風景画のときと同じく「人が作ったものを自分が作ったと触れ回って有名人になって儲けてやる。佐村河内は私の仲間」というふうになったのだと思います。
ウォルターは、営業マンもしくは宣伝マンとしてはかなり有能なのだと思います。
調子がよく軽薄ですが、人をその気にさせる話術を持っています。
絵そのものが売れないとき、無料のチラシをみんなが持っていくことに目を付けて有料にしたり、新聞記者と組んで世界各国の要人やセレブに絵を贈ることで宣伝効果を狙ったり、儲けを出すための鼻が良く利くんです。
ゲス・スマイル全開で眩いばかりです。
いいよ~、ウォルター! 小者系悪役の鑑だよ~♪
さて、前夫との結婚生活に破れ、娘も育てていかなければならない先行き不透明な生活に怯えるマーガレットに、このゲス・スマイルは心を潤わせたことと思います。
人間、心が弱っているとゲスい人間に心を許してしまい、ゲス・スマイルを「なんて素敵な笑顔」と勘違いしやすくなります。
精神が疲れているときに、陽気に明るく近づいてきた人は、少しばかり時間をかけて人となりを見極めてからお付き合いしたほうが良いかもしれません。
長年、ウォルターの影武者として <ビッグ・アイズ> シリーズを描き続けていたマーガレットですが、自分の作品として堂々と発表したいという気持ちが常にあり、反発心から画風を変えてみたりしました。

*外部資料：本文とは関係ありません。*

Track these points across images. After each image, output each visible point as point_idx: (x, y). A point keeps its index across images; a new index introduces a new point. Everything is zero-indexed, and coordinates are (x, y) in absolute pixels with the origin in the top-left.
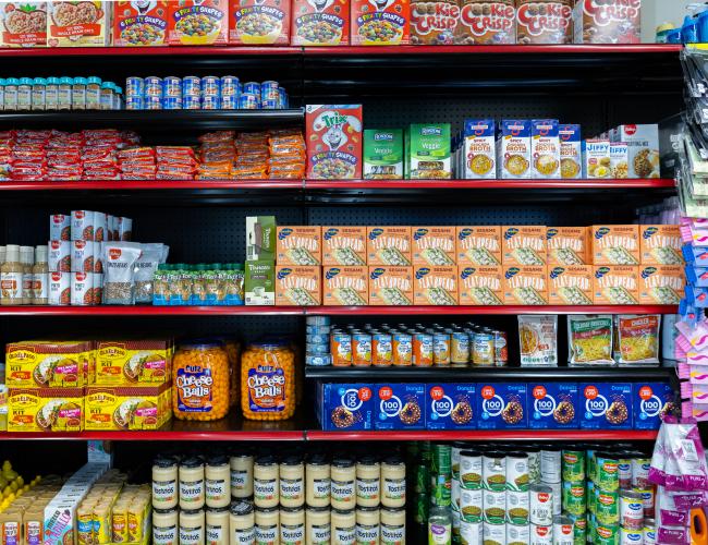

サインについても <KEANE> にしたせいでウォルターに、「僕も君もキーンなんだから、ぼくが描いたことにしておけばいいんだよ」と良いゲス笑顔で高らかに言われます。
なので新しい画風のほうはサインも変えています。
マーガレットはまず出来る範囲から少しずつ日陰から日の当たる場所に行こうと試みました。
誰だっていつまでも日陰にいるなんてイヤです。
暗くてジメジメしてるし、なんかカビ生えてるし、頭からキノコ生えたし…
佐村河内氏の影武者だった新垣隆さんも、マーガレット同様、表に出てきました。
いつまでもゴーストでい続けるなんて、さぞイヤなことだったと思います。
「日陰の身」というと、既婚男性の愛人をしている女性のことも指しますね。
最初のうちこそ「それでもいいの」と言っていた人でも、年月が経つうち「やっぱり日向に行きたい」という気持ちが膨れ上がることは想像に難くありません。
日の当たる場所に出てきたとき、どんな人生を歩むかはその人の行動しだいですが、日陰にいたときとは景色が違って見えるはずです。
ゴーストになるのは死んでからで十分です。
生きている間は、誰かのゴーストもしくはそれに近い存在にさせられるのではなく、堂々と自分をアピールしていいと思います。
この映画公開当時、実在のマーガレットさんは87歳でした。
作品の中にも、ベンチに座っている老婦人の役で出演していました。
オフショット写真がいくつかありましたが、穏やかな笑顔を浮かべた品の良いお婆さんという感じです。
正直ビッグ・アイズは、ホラーっぽくて怖いという印象を私は持ったので、作品とご本人のイメージが違う方なんだな、と思ったのですが…
映画評論家の町山智浩さんが直接ご本人にお会いして当時のお話を伺ったそうです。
マーガレットさんは、ずっと「寂しい」と思いながら描いていたと言いました。
その内面の孤独感が、描く絵に投影されていたのですね。
暗い影が落ちた表情を持つ、大きな瞳の女の子たちの絵は、彼女の心のSOSだったのかもしれません。
その危機を脱した今、彼女のビッグ・アイズの表情からは暗さが取れたように見えました。